Capital Pride Committee float
Capital Pride Committee float

”We got a call that the truck was stuck,” Reader says of the tractor-trailer on which the Planning Committee’s float rested. Even though the committee’s float-makers had used the same type of tractor-trailer as in years past, the flatbed trailer, which sits about two feet above the ground, hit a bump on its way out of the parking lot. And there it remained.

”[The truck’s] rear wheels just spun and [the driver] couldn’t get any traction on the pavement to move forward or backward,” Reader says.

It didn’t take long, he says, for the float team to realize that their creation wasn’t going anywhere. The only option left was to grab what they could — poles with glitter, banners, just about whatever they could carry — and march on foot.
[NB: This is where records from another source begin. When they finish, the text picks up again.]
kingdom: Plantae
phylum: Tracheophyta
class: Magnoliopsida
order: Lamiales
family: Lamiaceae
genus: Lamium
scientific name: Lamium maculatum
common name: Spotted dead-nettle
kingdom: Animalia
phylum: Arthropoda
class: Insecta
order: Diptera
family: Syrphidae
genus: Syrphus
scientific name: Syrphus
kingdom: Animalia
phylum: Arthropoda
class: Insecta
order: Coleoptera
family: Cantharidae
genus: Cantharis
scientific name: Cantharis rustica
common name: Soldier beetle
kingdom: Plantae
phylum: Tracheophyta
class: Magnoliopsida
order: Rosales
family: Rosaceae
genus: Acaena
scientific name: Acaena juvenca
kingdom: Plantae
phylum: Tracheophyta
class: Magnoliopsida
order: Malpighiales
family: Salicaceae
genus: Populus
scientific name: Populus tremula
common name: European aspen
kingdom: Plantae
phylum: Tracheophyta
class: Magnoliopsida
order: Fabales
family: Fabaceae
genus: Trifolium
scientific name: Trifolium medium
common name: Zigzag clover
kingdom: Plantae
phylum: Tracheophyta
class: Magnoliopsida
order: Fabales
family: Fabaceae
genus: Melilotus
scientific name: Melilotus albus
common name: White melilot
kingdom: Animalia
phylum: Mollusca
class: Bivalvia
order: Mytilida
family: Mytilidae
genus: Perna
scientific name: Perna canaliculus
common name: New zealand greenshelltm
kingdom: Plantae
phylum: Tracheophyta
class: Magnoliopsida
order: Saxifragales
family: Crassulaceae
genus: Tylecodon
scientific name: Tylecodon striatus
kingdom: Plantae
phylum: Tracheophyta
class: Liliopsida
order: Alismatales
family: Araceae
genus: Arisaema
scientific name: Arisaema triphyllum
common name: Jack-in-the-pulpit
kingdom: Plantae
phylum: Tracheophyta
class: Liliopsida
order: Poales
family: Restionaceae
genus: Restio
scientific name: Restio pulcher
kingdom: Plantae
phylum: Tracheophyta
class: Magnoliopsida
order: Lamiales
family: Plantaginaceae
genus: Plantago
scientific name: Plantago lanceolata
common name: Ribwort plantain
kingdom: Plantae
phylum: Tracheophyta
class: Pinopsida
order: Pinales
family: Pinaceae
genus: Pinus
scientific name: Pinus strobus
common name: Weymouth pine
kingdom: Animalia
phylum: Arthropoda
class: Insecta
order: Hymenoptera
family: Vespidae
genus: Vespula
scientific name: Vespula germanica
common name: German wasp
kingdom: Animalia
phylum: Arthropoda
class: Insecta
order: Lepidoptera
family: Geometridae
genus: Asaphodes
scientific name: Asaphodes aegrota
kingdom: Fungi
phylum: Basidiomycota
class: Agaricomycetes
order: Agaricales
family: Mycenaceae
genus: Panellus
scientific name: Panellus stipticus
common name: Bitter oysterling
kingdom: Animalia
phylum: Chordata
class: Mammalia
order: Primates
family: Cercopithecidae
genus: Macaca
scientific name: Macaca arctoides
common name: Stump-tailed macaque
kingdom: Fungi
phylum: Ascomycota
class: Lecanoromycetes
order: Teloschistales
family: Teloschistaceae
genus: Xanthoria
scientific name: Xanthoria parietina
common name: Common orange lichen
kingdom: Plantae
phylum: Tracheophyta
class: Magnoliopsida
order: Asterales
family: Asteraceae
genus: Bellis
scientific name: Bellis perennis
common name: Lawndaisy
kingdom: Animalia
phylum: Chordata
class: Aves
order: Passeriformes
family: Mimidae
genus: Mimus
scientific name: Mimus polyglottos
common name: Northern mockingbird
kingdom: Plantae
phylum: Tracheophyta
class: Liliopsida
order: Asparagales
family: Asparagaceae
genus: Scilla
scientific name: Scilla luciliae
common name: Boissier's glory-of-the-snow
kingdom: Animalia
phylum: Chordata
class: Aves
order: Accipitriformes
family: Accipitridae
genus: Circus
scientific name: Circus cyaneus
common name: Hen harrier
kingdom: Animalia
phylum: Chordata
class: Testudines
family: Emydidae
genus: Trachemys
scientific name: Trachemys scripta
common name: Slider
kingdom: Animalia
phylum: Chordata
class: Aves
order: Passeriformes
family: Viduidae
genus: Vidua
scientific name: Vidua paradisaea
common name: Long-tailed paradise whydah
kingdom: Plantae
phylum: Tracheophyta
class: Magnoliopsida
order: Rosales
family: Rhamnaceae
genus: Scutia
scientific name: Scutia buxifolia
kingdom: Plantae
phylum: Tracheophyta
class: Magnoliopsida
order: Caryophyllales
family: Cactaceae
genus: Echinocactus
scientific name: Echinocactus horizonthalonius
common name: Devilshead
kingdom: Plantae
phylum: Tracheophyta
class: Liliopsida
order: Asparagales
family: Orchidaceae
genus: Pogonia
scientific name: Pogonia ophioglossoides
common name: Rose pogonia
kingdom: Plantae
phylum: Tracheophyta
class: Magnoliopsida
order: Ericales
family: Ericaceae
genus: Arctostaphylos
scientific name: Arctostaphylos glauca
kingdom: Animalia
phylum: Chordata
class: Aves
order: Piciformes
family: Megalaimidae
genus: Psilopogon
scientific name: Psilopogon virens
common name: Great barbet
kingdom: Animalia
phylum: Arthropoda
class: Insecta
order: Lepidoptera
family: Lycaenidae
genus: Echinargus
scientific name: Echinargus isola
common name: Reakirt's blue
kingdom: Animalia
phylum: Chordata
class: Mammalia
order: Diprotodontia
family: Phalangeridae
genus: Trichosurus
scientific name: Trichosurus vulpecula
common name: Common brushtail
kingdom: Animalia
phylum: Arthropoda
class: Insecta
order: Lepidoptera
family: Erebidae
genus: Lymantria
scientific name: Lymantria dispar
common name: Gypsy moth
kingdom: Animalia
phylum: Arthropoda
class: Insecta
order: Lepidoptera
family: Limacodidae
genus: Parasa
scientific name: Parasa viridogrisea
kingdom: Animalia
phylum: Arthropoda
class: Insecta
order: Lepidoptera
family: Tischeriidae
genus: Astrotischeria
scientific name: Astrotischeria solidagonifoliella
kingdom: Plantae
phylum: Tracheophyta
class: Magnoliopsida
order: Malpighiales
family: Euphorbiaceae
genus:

The float the crowd missed was designed by Reader’s partner, Glen Marsocci, who incorporated the Capital Pride logo of rainbow hands. Reader says it took volunteers nearly 20 hours to assemble.

”My saddest moment all weekend was coming around the corner to see our beautiful float, which had taken lots of dollars and lots of manpower to put together, sitting there helpless and unable to move,” Reader says. ”Conversely, one of my proudest moments was seeing our committee members ripping banners, poles with streamers…off our float and running after the parade, determined to be in it one way or another. While Steve [Walker] and I stayed back to help, our committee and the rest of the parade participants completed a very successful parade.”

A forklift returned the float to the parking lot, where about an hour after the parade kicked off, it was unassembled in the rain.

To avoid any such bumps next year, Reader says the planning committee will look at different types of tractor-trailers that aren’t as low to the ground, in addition to possibly assembling their float at a locale other than the parade kick-off parking lot.